Wide as an Ocean, Deep as a Puddle

I think a lot of us remember being a kid and splashing around in puddles. Who didn’t love doing that? You probably also liked pools, or maybe the ocean, if you swam in either. Maybe you liked one more than the other, but both were fun. Video games are pretty similar, when you think about it. There are games that are shallow and games that are deep, and both are fun.

But what are the effects of increasing the scale of a game? What kind of experience do you find?

Sometime in the recent past, games focused on scale rather than responsiveness. By that, I mean that games have more places to go, but that you can see where things don’t quite connect. The Elder Scrolls V: Skyrim is a great example of this. Skyrim is gigantic in terms of land, dungeons, caves, and exploration. There are hundreds of NPCs to interact with, quests to take, and chests to open. You can spend hundreds of hours in the game without even touching the main quest.

The world  of Skyrim is huge,. You can travel everywhere you can see, but does it react to you? Does it care about what you do and how you play? 

The world  of Skyrim is huge,. You can travel everywhere you can see, but does it react to you? Does it care about what you do and how you play? 

After a while, however, you might notice that a lot of the caves seem to repeat themselves, and that most of the quests are little more than fetch quests. The ocean you thought you were swimming now looks more like a kiddie pool. You can head to the College of Winterhold, the magical center of the region, earn the Robes of the Archmage, and NPCs will still say to you, "You know, if you have the aptitude, you should join the mages' college in Winterhold." You’re literally a legendary and mythical hero but nobody in the game reacts to what you do. None of this is to say that Skyrim is not enjoyable or anything of the sort, but I think it’s clear to see how the world is less responsive when scale is increased. Of course, not every RPG runs focuses on scale.
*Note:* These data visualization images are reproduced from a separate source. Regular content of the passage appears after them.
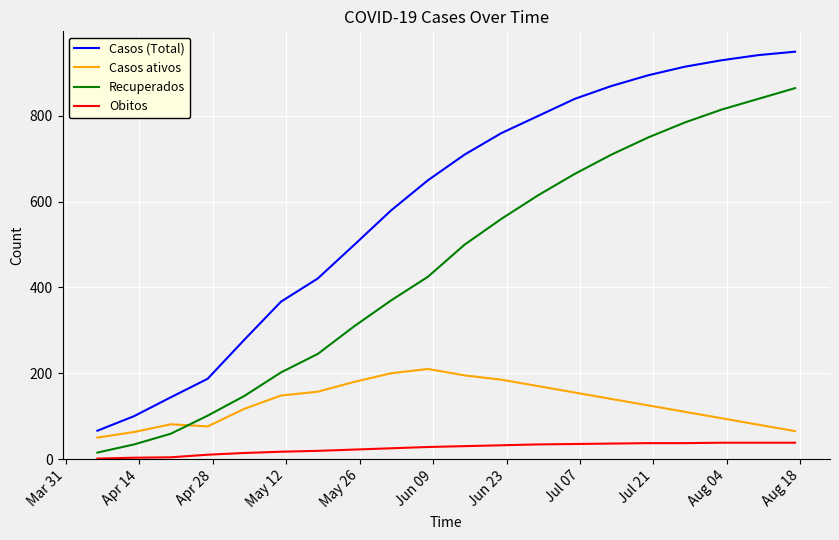

What is the difference between the maximum and minimum values in the Recuperados series?

850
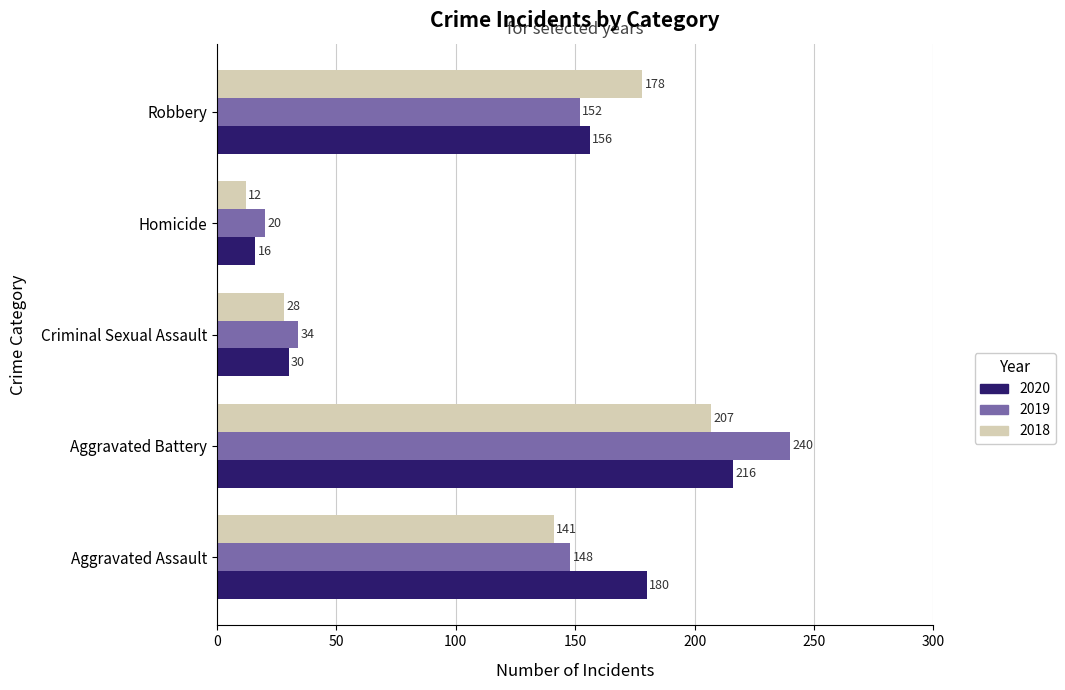

The 2018 series shows 28 at Criminal Sexual Assault. True or false?

True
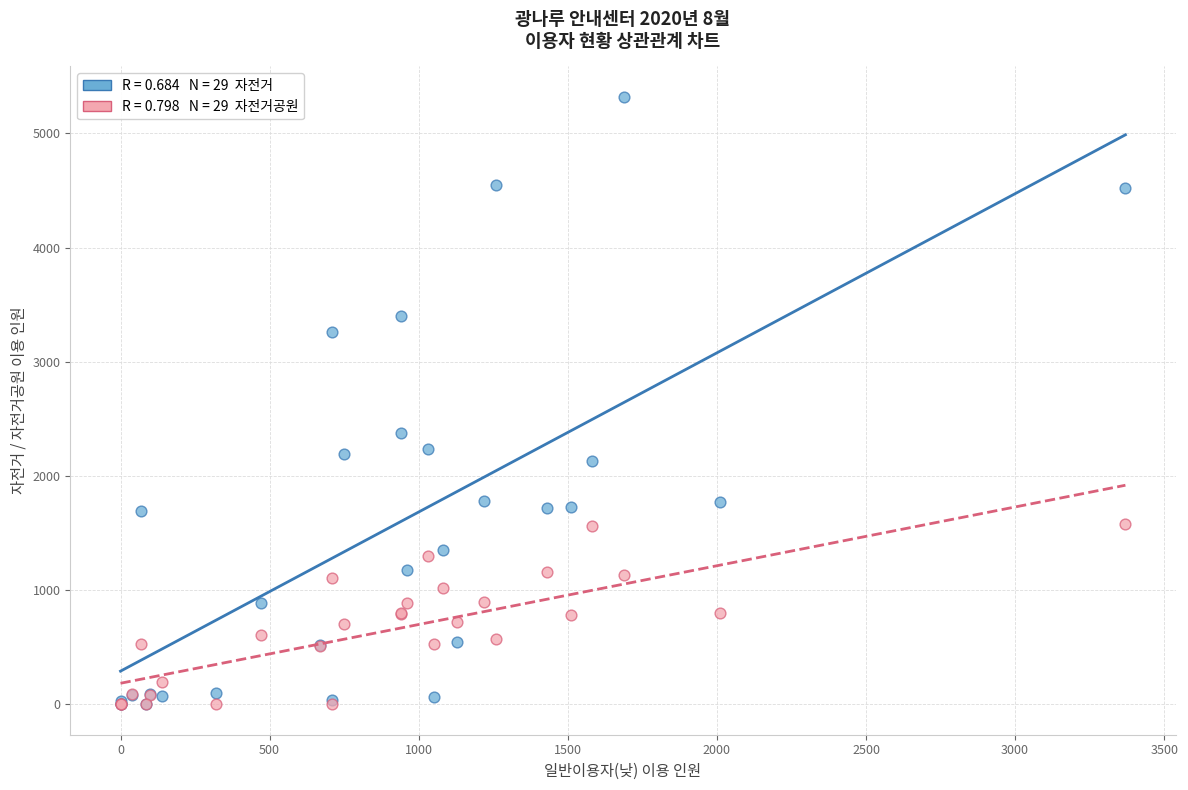

Across all series, what Y value is closest to 2660?

2380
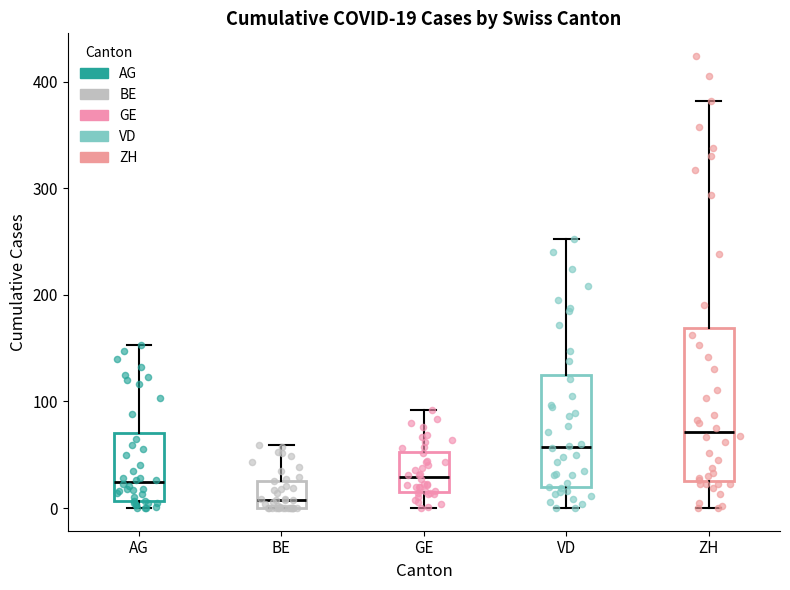

Which box has the highest median line?

ZH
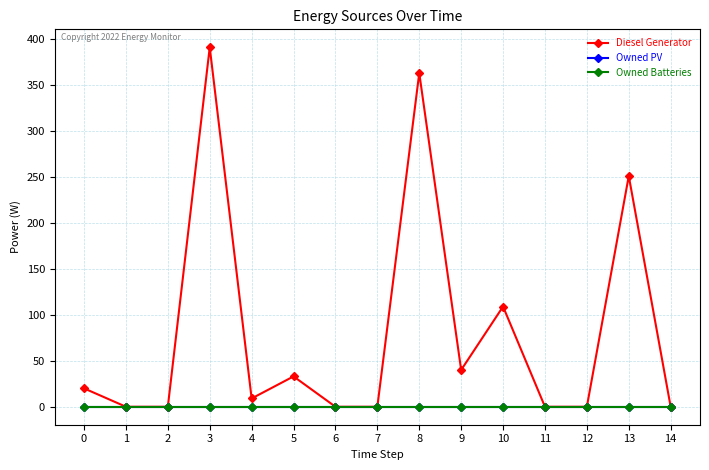

Which category has the lowest value in the Diesel Generator series?

1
Dragon Age II is a game that attracted a lot of flak when it came out. Many people thought it stripped too much from the first game in the series (Dragon Age: Origins) and reused too many locations.

A followup to the hit Dragon Age: Origins:, Dragon Age II had a much tighter focus in terms of explorable space and character interaction.

A followup to the hit Dragon Age: Origins:, Dragon Age II had a much tighter focus in terms of explorable space and character interaction.

DA II shined when it came to responsiveness. You had a core group of characters that you saw grow and react to your choices and you got to see how your choices changed the world around you. As you became Champion of Kirkwall, the city where much of the game takes place, people reacted to you differently and the kind of quests you found changed. You went from just another refugee to the most important citizen of Kirkwall and advisor to the Viscount. The intense focus on characters also made you feel as if your choices had impact, because they affected how your companions viewed you and how their combat skills grew. DA II lacks scale, however. It may have been intentional, or it may have been due to a lack of time, but you don’t go many places in DA II. The places you do go you see again and again. Eventually you start to ask why pirates, apostate mages, and darkspawn all hang out in the same cave at different times. There is also a huge reuse of objects in the game, and it does start to wear on you. The intense focus on responsiveness makes you really realize how small the game world is.

You will see this warehouse over a dozen times, with different enemies, quests, and treasure inside.

You will see this warehouse over a dozen times, with different enemies, quests, and treasure inside.

At this point, you might think that responsiveness and scale can’t exist together. There really aren’t many games which managed to blend the two, but Fallout 2: A Post Nuclear Role Playing Game manages to. Fallout 2 is a much beloved game and some people consider it to be the last true game in the Fallout series because of the large changes the Bethesda made in the later games.  

In Fallout 2, you took the place of a descendant of the main character of Fallout 1, and you ventured out into the wasteland to find the Garden of Eden Creation Kit (or G.E.C.K) to save your dying village. As you head through the game, you gained a reputation according to your choices. For instance, you can join a Mafia family and stores give you discounts, you can become a champion boxer and doors, usually open to only the most charismatic, will open, and you can defend the innocent and all the evil characters in the world will be suspicious when talking to you. The world and people around you reacted to you in a way that makes sense, even though the in-game world of Fallout 2 is huge and filled with characters, settlements, and quests comparable to Skyrim. The combination of responsiveness and scale help Fallout 2 stand out in a crowd populated by some of the best games ever made.

IT’s hard to make a large world that reacts to player choices, but it can be done. There aren’t many games that accomplish it, but it adds something very special to those that do. It’s easy to imagine how hard it would be to great something huge with great detail, but maybe it says something about what makes a truly talented developer, that they’re somebody who can get fire and ice to work together.